In order to determine the total enterprise risk for a financial institution, all risks must be aggregated and analyzed

What is Risk Aggregation?

Risk aggregation is one of the most difficult components of building an economic capital framework. Most banks use either an equally-weighted sum of individual risk components (i.e., assuming no diversification or a fixed percentage of diversification gains across all components) or a weighted sum of individual risk components based on an estimated variance-covariance matrix that represents risk co-movement. Few banks try more technically advanced aggregation methods like copulas or even bottom-up approaches that create broad economic estimations from the common relationship between specific risk components and underlying factors.

Example of Risk Aggregation:

Before risk types can be aggregated into a single measure, they must be expressed in comparable units. There are three items to consider: risk metric, confidence level, and time horizon.
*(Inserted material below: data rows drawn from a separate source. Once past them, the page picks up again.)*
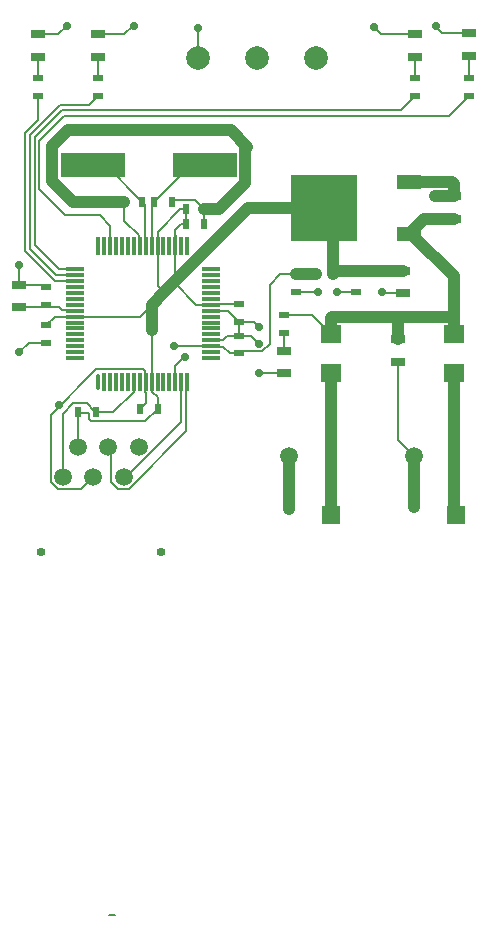
<source format=gtl>
%FSLAX44Y44*%
%MOMM*%
G71*
G01*
G75*
G04 Layer_Physical_Order=1*
G04 Layer_Color=255*
%ADD10R,0.6000X0.9000*%
%ADD11R,0.9000X0.6000*%
%ADD12R,1.3000X0.7000*%
%ADD13R,1.6800X1.5200*%
%ADD14R,2.0000X1.2000*%
%ADD15R,5.6000X5.6000*%
%ADD16R,5.5000X2.0000*%
%ADD17O,0.3000X1.5000*%
%ADD18R,0.3000X1.5000*%
%ADD19R,1.5000X0.3000*%
%ADD20C,0.2000*%
%ADD21C,1.0000*%
%ADD22C,1.5000*%
%ADD23R,1.5000X1.5000*%
%ADD24O,0.7500X0.7000*%
%ADD25C,2.0000*%
%ADD26C,0.7000*%
D10*
X169000Y319000D02*
D03*
X154000D02*
D03*
X169000Y306000D02*
D03*
X154000D02*
D03*
X142000Y325000D02*
D03*
X127000D02*
D03*
X102000Y325000D02*
D03*
X117000D02*
D03*
X279000Y264000D02*
D03*
X264000D02*
D03*
X115000Y150000D02*
D03*
X130000D02*
D03*
X78000Y147000D02*
D03*
X63000D02*
D03*
D11*
X298000Y249000D02*
D03*
Y264000D02*
D03*
X247000Y249000D02*
D03*
Y264000D02*
D03*
X237000Y229000D02*
D03*
Y214000D02*
D03*
X199000Y212000D02*
D03*
Y197000D02*
D03*
Y223500D02*
D03*
Y238500D02*
D03*
X36000Y206000D02*
D03*
Y221000D02*
D03*
Y253000D02*
D03*
Y238000D02*
D03*
X348000Y430000D02*
D03*
Y415000D02*
D03*
X394000Y430000D02*
D03*
Y415000D02*
D03*
X80000Y430000D02*
D03*
Y415000D02*
D03*
X29000Y430000D02*
D03*
Y415000D02*
D03*
D12*
X237000Y199000D02*
D03*
Y180000D02*
D03*
X13000Y255000D02*
D03*
Y236000D02*
D03*
X381000Y330000D02*
D03*
Y311000D02*
D03*
X394000Y449000D02*
D03*
Y468000D02*
D03*
X348000Y448000D02*
D03*
Y467000D02*
D03*
X80000Y448000D02*
D03*
Y467000D02*
D03*
X29000Y448000D02*
D03*
Y467000D02*
D03*
X338000Y248000D02*
D03*
Y267000D02*
D03*
X334000Y190000D02*
D03*
Y209000D02*
D03*
D13*
X381000Y180000D02*
D03*
Y213000D02*
D03*
X277000Y180000D02*
D03*
Y213000D02*
D03*
D14*
X343000Y342000D02*
D03*
Y298000D02*
D03*
D15*
X271000Y320000D02*
D03*
D16*
X170000Y356000D02*
D03*
X75000D02*
D03*
D17*
X80000Y173000D02*
D03*
D18*
X85000D02*
D03*
X90000D02*
D03*
X95000D02*
D03*
X100000D02*
D03*
X105000D02*
D03*
X110000D02*
D03*
X115000D02*
D03*
X120000D02*
D03*
X125000D02*
D03*
X130000D02*
D03*
X135000D02*
D03*
X140000D02*
D03*
X145000D02*
D03*
X150000D02*
D03*
X155000D02*
D03*
Y288000D02*
D03*
X150000D02*
D03*
X145000D02*
D03*
X140000D02*
D03*
X135000D02*
D03*
X130000D02*
D03*
X125000D02*
D03*
X120000D02*
D03*
X115000D02*
D03*
X110000D02*
D03*
X105000D02*
D03*
X100000D02*
D03*
X95000D02*
D03*
X90000D02*
D03*
X85000D02*
D03*
X80000D02*
D03*
D19*
X175000Y193000D02*
D03*
Y198000D02*
D03*
Y203000D02*
D03*
Y208000D02*
D03*
Y213000D02*
D03*
Y218000D02*
D03*
Y223000D02*
D03*
Y228000D02*
D03*
Y233000D02*
D03*
Y238000D02*
D03*
Y243000D02*
D03*
Y248000D02*
D03*
Y253000D02*
D03*
Y258000D02*
D03*
Y263000D02*
D03*
Y268000D02*
D03*
X60000D02*
D03*
Y263000D02*
D03*
Y258000D02*
D03*
Y253000D02*
D03*
Y248000D02*
D03*
Y243000D02*
D03*
Y238000D02*
D03*
Y233000D02*
D03*
Y228000D02*
D03*
Y223000D02*
D03*
Y218000D02*
D03*
Y213000D02*
D03*
Y208000D02*
D03*
Y203000D02*
D03*
Y198000D02*
D03*
Y193000D02*
D03*
D20*
X237000Y199000D02*
Y214000D01*
X50000Y92500D02*
X52099D01*
X29000Y430000D02*
Y448000D01*
X80000Y430000D02*
Y448000D01*
X348000Y430000D02*
Y448000D01*
X394000Y430000D02*
Y447000D01*
X261000Y229000D02*
X277000Y213000D01*
X237000Y229000D02*
X261000D01*
X13000Y236000D02*
X47000D01*
X59500Y233500D02*
X60000Y233000D01*
X49500Y233500D02*
X59500D01*
X47000Y236000D02*
X49500Y233500D01*
X109770Y164146D02*
Y172770D01*
X92624Y147000D02*
X109770Y164146D01*
X78000Y147000D02*
X92624D01*
X89000Y-279000D02*
X94000D01*
X130000Y288000D02*
Y300000D01*
X149000Y319000D01*
X154000D01*
X145000Y288000D02*
Y301000D01*
X150000Y306000D01*
X154000D01*
X158000Y356000D02*
X170000D01*
X127000Y325000D02*
X158000Y356000D01*
X86000D02*
X117000Y325000D01*
X142000Y325000D02*
Y326500D01*
X161500D02*
X169000Y319000D01*
X142000Y326500D02*
X161500D01*
X154000Y306000D02*
Y319000D01*
X169000Y306000D02*
Y319000D01*
X102000Y309242D02*
Y325000D01*
Y309242D02*
X114500Y296742D01*
Y288500D02*
Y296742D01*
X117000Y325000D02*
X119500Y322500D01*
Y288500D02*
Y322500D01*
X125500Y323500D02*
X127000Y325000D01*
X125500Y288500D02*
Y323500D01*
X125000Y288000D02*
X125500Y288500D01*
X145500D02*
Y296742D01*
X191000Y197000D02*
X199000D01*
X185500Y202500D02*
X191000Y197000D01*
X175500Y202500D02*
X185500D01*
X175500Y238500D02*
X199000D01*
Y212000D02*
Y223500D01*
X189000Y212000D02*
X199000D01*
X185500Y208500D02*
X189000Y212000D01*
X175500Y208500D02*
X185500D01*
X175000Y233000D02*
X189500D01*
X199000Y223500D01*
Y212000D02*
X209000D01*
X216000Y205000D01*
X199000Y223500D02*
X211500D01*
X216000Y219000D01*
Y180000D02*
X237000D01*
X216000D02*
X217000Y181000D01*
X245257Y249000D02*
X247000D01*
X218692Y198500D02*
X225000Y204808D01*
Y255000D01*
X234000Y264000D01*
X247000D01*
X321000Y248000D02*
X338000D01*
X247000Y249000D02*
X266000D01*
X282000D02*
X298000D01*
X163000Y238000D02*
X175000D01*
X144000Y257000D02*
X163000Y238000D01*
X60000Y228000D02*
X115000D01*
X125000Y238000D01*
X125000Y173000D02*
Y217000D01*
X145000Y258000D02*
Y288000D01*
X130000Y254000D02*
Y288000D01*
Y254000D02*
X135500Y248500D01*
X43000Y228000D02*
X60000D01*
X36000Y221000D02*
X43000Y228000D01*
X13000Y255000D02*
X34000D01*
X36000Y253000D01*
X21000Y206000D02*
X36000D01*
X13000Y198000D02*
X21000Y206000D01*
X13000Y255000D02*
Y273000D01*
X59500Y258500D02*
X60000Y258000D01*
X377000Y398000D02*
X394000Y415000D01*
X51000Y398000D02*
X377000D01*
X30000Y377000D02*
X51000Y398000D01*
X30000Y336000D02*
Y377000D01*
Y336000D02*
X52000Y314000D01*
X81000D01*
X90000Y305000D01*
Y288000D02*
Y305000D01*
X336000Y403000D02*
X348000Y415000D01*
X49000Y403000D02*
X336000D01*
X26000Y380000D02*
X49000Y403000D01*
X72000Y407000D02*
X80000Y415000D01*
X47343Y407000D02*
X72000D01*
X22000Y381657D02*
X47343Y407000D01*
X22000Y285000D02*
Y381657D01*
X44000Y263000D02*
X60000D01*
X29000Y394314D02*
Y415000D01*
X18000Y383314D02*
X29000Y394314D01*
X18000Y283343D02*
Y383314D01*
Y283343D02*
X42843Y258500D01*
X59500D01*
X334000Y123500D02*
Y190000D01*
Y123500D02*
X347500Y110000D01*
X29000Y467000D02*
X46000D01*
X53000Y474000D01*
X80000Y467000D02*
X102000D01*
X109000Y474000D01*
X319000Y467000D02*
X348000D01*
X313000Y473000D02*
X319000Y467000D01*
X371000Y468000D02*
X394000D01*
X366000Y473000D02*
X371000Y468000D01*
X164000Y447000D02*
Y472000D01*
X144000Y203000D02*
X175000D01*
X145000Y173000D02*
Y186000D01*
X152000Y193000D01*
X103349Y92500D02*
X150000Y139151D01*
Y173000D01*
X101250Y92500D02*
X103349D01*
X103500D01*
X90750Y88151D02*
X96901Y82000D01*
X105599D01*
X154500Y130901D01*
Y172500D01*
X155000Y173000D01*
X39500Y88151D02*
X45651Y82000D01*
X39500Y88151D02*
Y144864D01*
X78136Y183500D01*
X117743D01*
X119500Y181743D01*
X120000Y155000D02*
Y164500D01*
X115000Y150000D02*
X120000Y155000D01*
X119500Y164500D02*
Y181743D01*
Y164500D02*
X120000D01*
X130000Y150000D02*
Y159757D01*
X125500Y164257D02*
X130000Y159757D01*
X125500Y164257D02*
Y172500D01*
X125000Y173000D02*
X125500Y172500D01*
X90750Y88151D02*
Y118000D01*
X88500D02*
X90750D01*
X62750D02*
Y146750D01*
X72000Y141257D02*
Y146750D01*
Y141257D02*
X73757Y139500D01*
X119500D01*
X130000Y150000D01*
X62750Y146750D02*
X72000D01*
X50000Y92500D02*
Y145743D01*
X58757Y154500D01*
X69907D01*
X76000Y148407D01*
Y145000D02*
X78000Y147000D01*
X76000Y145000D02*
Y148407D01*
X45651Y82000D02*
X65000D01*
X75500Y92500D01*
X199000Y197000D02*
X200500Y198500D01*
X218692D01*
X22000Y285000D02*
X44000Y263000D01*
X26000Y289000D02*
Y380000D01*
Y289000D02*
X47000Y268000D01*
X60000D01*
D21*
X381000Y61500D02*
Y180000D01*
X276500Y60000D02*
Y179500D01*
X241500Y65500D02*
Y78000D01*
Y90000D01*
Y110000D01*
X347500Y66500D02*
Y78000D01*
Y90000D01*
Y110000D01*
X345000Y298000D02*
X381000Y262000D01*
X277000Y227000D02*
X278000Y228000D01*
X277000Y213000D02*
Y227000D01*
X381000Y213000D02*
Y228000D01*
Y262000D01*
X334000Y228000D02*
X381000D01*
X278000D02*
X334000D01*
Y209000D02*
Y228000D01*
X279000Y264000D02*
Y312000D01*
X247000Y264000D02*
X264000D01*
X356000Y311000D02*
X381000D01*
X343000Y298000D02*
X356000Y311000D01*
X58601Y325000D02*
X102000D01*
X40500Y343101D02*
Y372700D01*
X53800Y386000D01*
X192000D01*
X206000Y372000D01*
X204500Y370500D02*
X206000Y372000D01*
X204500Y341500D02*
Y370500D01*
X169000Y319000D02*
X182000D01*
X204500Y341500D01*
X282000Y267000D02*
X338000D01*
X207000Y320000D02*
X271000D01*
X125000Y217000D02*
Y238000D01*
X144000Y257000D02*
X145000Y258000D01*
X207000Y320000D01*
X125000Y238000D02*
X135500Y248500D01*
X144000Y257000D01*
X40500Y343101D02*
X58601Y325000D01*
X365000Y330000D02*
X381000D01*
Y340000D01*
X379000Y342000D02*
X381000Y340000D01*
X343000Y342000D02*
X379000D01*
D22*
X347500Y110000D02*
D03*
X241500D02*
D03*
X62750Y118000D02*
D03*
X88500D02*
D03*
X114000D02*
D03*
X101250Y92500D02*
D03*
X50000D02*
D03*
X75500D02*
D03*
D23*
X382500Y60000D02*
D03*
X276500D02*
D03*
D24*
X31000Y29000D02*
D03*
X133000D02*
D03*
D25*
X164000Y447000D02*
D03*
X264000D02*
D03*
X214000D02*
D03*
D26*
X347500Y66500D02*
D03*
Y78000D02*
D03*
Y90000D02*
D03*
X241500Y65500D02*
D03*
Y78000D02*
D03*
Y90000D02*
D03*
X216000Y205000D02*
D03*
Y219000D02*
D03*
Y180000D02*
D03*
X266000Y249000D02*
D03*
X320000D02*
D03*
X282000D02*
D03*
X13000Y198000D02*
D03*
X49000Y334600D02*
D03*
X13000Y272000D02*
D03*
X53000Y474000D02*
D03*
X110000D02*
D03*
X366000D02*
D03*
X313000Y473000D02*
D03*
X164000Y472000D02*
D03*
X144000Y203000D02*
D03*
X153000Y194000D02*
D03*
X365000Y330000D02*
D03*
X47000Y153000D02*
D03*
M02*

</source>
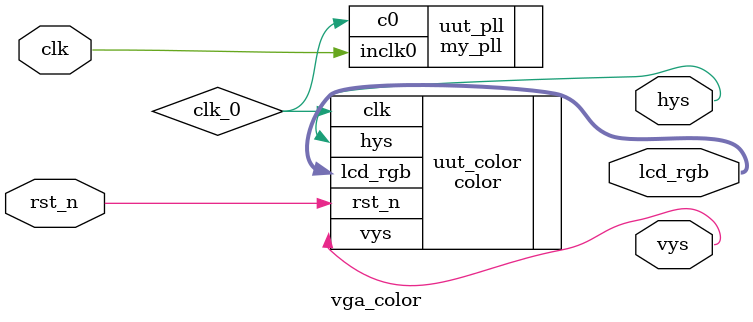
<source format=v>
/*
	VGA说明：
	分辨率：640×480 /60Hz
	基准时钟：25MHz，由：（1/60） /（800×525）约=39.6825ns; 1s/39.6825ns 越=25MHz.
	
		同步脉冲		显示后沿		显示区域		显示前沿		帧长		单位
	行	96				48				640				16				800			基准时钟
	列	2				33				480				10				525			行
	目标：
		显示红色整屏

*/
module vga_color(
					clk								,
					rst_n							,
	//其他信号
					hys								,
					vys								,
					lcd_rgb
);

//信号定义----------信号名-------------------------//
input				clk								;
input				rst_n							;

//信号类型----------信号名-------------------------//
output								hys				;
output								vys				;
output	[15:0]						lcd_rgb			;

wire								clk_0			;
wire								hys				;
wire								vys				;
wire	[15:0]						lcd_rgb			;


//例化PLL模块，为VGA驱动模块提供25M时钟
my_pll uut_pll(
	.inclk0	(	clk		)		,
	.c0		(	clk_0	)		
);

//例化VGA驱动模块
color uut_color(
					.clk	(	clk_0		)		,
					.rst_n	(	rst_n		)		,
					.hys	(	hys			)		,
					.vys	(	vys			)		,
					.lcd_rgb(	lcd_rgb		)       
);

endmodule

</source>
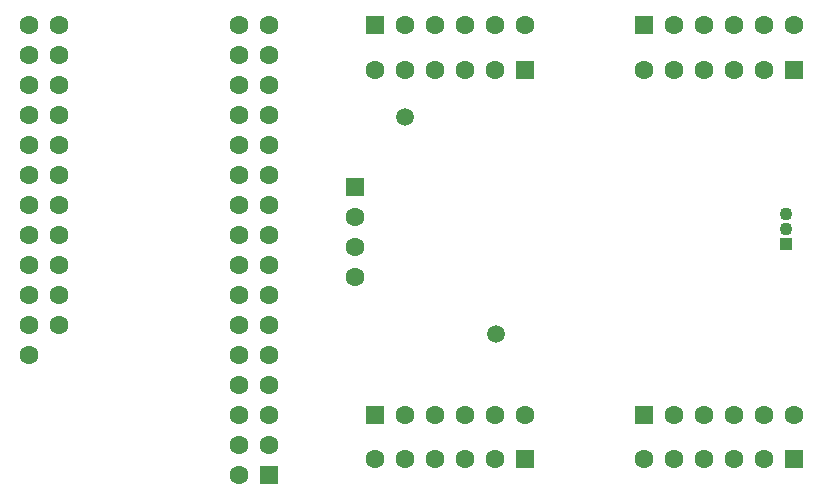
<source format=gts>
%FSLAX33Y33*%
%MOMM*%
%AMRect-W1600000-H1600000-RO1.500*
21,1,1.6,1.6,0.,0.,90*%
%AMRect-W1600000-H1600000-RO1.500*
21,1,1.6,1.6,0.,0.,90*%
%AMRect-W1600000-H1600000-RO0.500*
21,1,1.6,1.6,0.,0.,270*%
%AMRect-W1600000-H1600000-RO0.500*
21,1,1.6,1.6,0.,0.,270*%
%AMRect-W1600000-H1600000-RO1.000*
21,1,1.6,1.6,0.,0.,180*%
%ADD10C,1.5*%
%ADD11C,1.6*%
%ADD12Rect-W1600000-H1600000-RO1.500*%
%ADD13Rect-W1600000-H1600000-RO1.500*%
%ADD14C,1.6*%
%ADD15Rect-W1600000-H1600000-RO0.500*%
%ADD16R,1.6X1.6*%
%ADD17C,1.6*%
%ADD18Rect-W1600000-H1600000-RO0.500*%
%ADD19C,1.6*%
%ADD20Rect-W1600000-H1600000-RO1.000*%
%ADD21C,1.1*%
%ADD22R,1.1X1.1*%
D10*
%LNtop solder mask_traces*%
G01*
X-3660Y-6800D03*
X4000Y-25125D03*
%LNtop solder mask component 9d72f970da236fb1*%
D11*
X3960Y-2750D03*
X1420Y-2750D03*
X-1120Y-2750D03*
X-3660Y-2750D03*
X-6200Y-2750D03*
D12*
X6500Y-2750D03*
%LNtop solder mask component 50730f7896073af7*%
D11*
X19090Y1000D03*
X21630Y1000D03*
X24170Y1000D03*
X26710Y1000D03*
X29250Y1000D03*
D13*
X16550Y1000D03*
%LNtop solder mask component 37f37e580a4ef7da*%
D14*
X26710Y-35750D03*
X24170Y-35750D03*
X21630Y-35750D03*
X19090Y-35750D03*
X16550Y-35750D03*
D15*
X29250Y-35750D03*
%LNtop solder mask component d4796d907e8f96a4*%
D11*
X-3660Y1000D03*
X-1120Y1000D03*
X1420Y1000D03*
X3960Y1000D03*
X6500Y1000D03*
D13*
X-6200Y1000D03*
%LNtop solder mask component 5fc81dfec5721ef8*%
D16*
X-7900Y-12715D03*
D17*
X-7900Y-15255D03*
X-7900Y-17795D03*
X-7900Y-20335D03*
%LNtop solder mask component 652db1df5cb2c357*%
D14*
X19090Y-32000D03*
X21630Y-32000D03*
X24170Y-32000D03*
X26710Y-32000D03*
X29250Y-32000D03*
D18*
X16550Y-32000D03*
%LNtop solder mask component 255e2a8b208ea0ae*%
D19*
X-15180Y-34510D03*
X-15180Y-31970D03*
X-15180Y-29430D03*
X-15180Y-26890D03*
X-15180Y-24350D03*
X-15180Y-21810D03*
X-15180Y-19270D03*
X-15180Y-16730D03*
X-15180Y-14190D03*
X-15180Y-11650D03*
X-15180Y-9110D03*
X-15180Y-6570D03*
X-15180Y-4030D03*
X-15180Y-1490D03*
X-15180Y1050D03*
X-17720Y-37050D03*
X-17720Y-34510D03*
X-17720Y-31970D03*
X-17720Y-29430D03*
X-17720Y-26890D03*
X-17720Y-24350D03*
X-17720Y-21810D03*
X-17720Y-19270D03*
X-17720Y-16730D03*
X-17720Y-14190D03*
X-17720Y-11650D03*
X-17720Y-9110D03*
X-17720Y-6570D03*
X-17720Y-4030D03*
X-17720Y-1490D03*
X-17720Y1050D03*
X-32960Y-14190D03*
X-32960Y-16730D03*
X-32960Y-11650D03*
X-32960Y-4030D03*
X-32960Y-9110D03*
X-32960Y-1490D03*
X-32960Y-6570D03*
X-32960Y1050D03*
X-32960Y-24350D03*
X-32960Y-21810D03*
X-32960Y-19270D03*
X-35500Y-24350D03*
X-35500Y-21810D03*
X-35500Y-19270D03*
X-35500Y-16730D03*
X-35500Y-14190D03*
X-35500Y-11650D03*
X-35500Y-9110D03*
X-35500Y-6570D03*
X-35500Y-4030D03*
X-35500Y-1490D03*
X-35500Y1050D03*
X-35500Y-26890D03*
D20*
X-15180Y-37050D03*
%LNtop solder mask component a1a45fffd741063f*%
D14*
X3960Y-35750D03*
X1420Y-35750D03*
X-1120Y-35750D03*
X-3660Y-35750D03*
X-6200Y-35750D03*
D15*
X6500Y-35750D03*
%LNtop solder mask component f91f4e25b9a7db2f*%
D21*
X28615Y-15005D03*
X28615Y-16275D03*
D22*
X28615Y-17545D03*
%LNtop solder mask component c50b25ac4a41304b*%
D11*
X26710Y-2750D03*
X24170Y-2750D03*
X21630Y-2750D03*
X19090Y-2750D03*
X16550Y-2750D03*
D12*
X29250Y-2750D03*
%LNtop solder mask component f983df3605afa4ed*%
D14*
X-3660Y-32000D03*
X-1120Y-32000D03*
X1420Y-32000D03*
X3960Y-32000D03*
X6500Y-32000D03*
D18*
X-6200Y-32000D03*
M02*
</source>
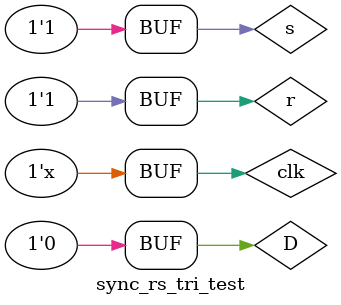
<source format=v>
`timescale 1ns / 1ps


module sync_rs_tri_test();
	reg clk=0;
	reg r;
	reg s;
	reg D;
	wire Q;
	wire Q_n;

	sync_rs_tri U1(
		.clk(clk),
		.r(r),
		.s(s),
		.D(D),
		.Q(Q),
		.Q_n(Q_n));


	always begin 
		#10;
		clk = ~clk;
	end


	always begin 
		s = 0;
		r = 1;
		#50;
		s = 1;
		r = 0;
		#50;
		s = 1;
		r = 1;
		#50;
	end

	always begin 
		D = 1;
		#20;
		D = 0;
		#20;
	end
endmodule

</source>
  1. Risk metric: This relies on the metrics used in the quantification of different risk types. Must consider whether the metric satisfies the subadditivity condition.
  2. Confidence level: Loss distributions for different types of risk are assumed to have different shapes, which implies differences in confidence intervals. The lack of consistency in choosing confidence levels creates additional complexity in the aggregation process.
  3. Time horizon: Choosing the risk measurement time horizon is one of the most challenging tasks in risk measurement. For example, combining risk measures that have been determined using different time horizons creates problems irrespective of the actual measurement methods used. Specifically, there will be inaccurate comparisons between risk types.

Why is risk aggregation important?

In order to determine the total enterprise risk for a financial institution, all risks must be aggregated and analyzed. Banks are now required to aggregate their risk forecasts across the entire organization for the purposes of enterprise risk management and capital planning.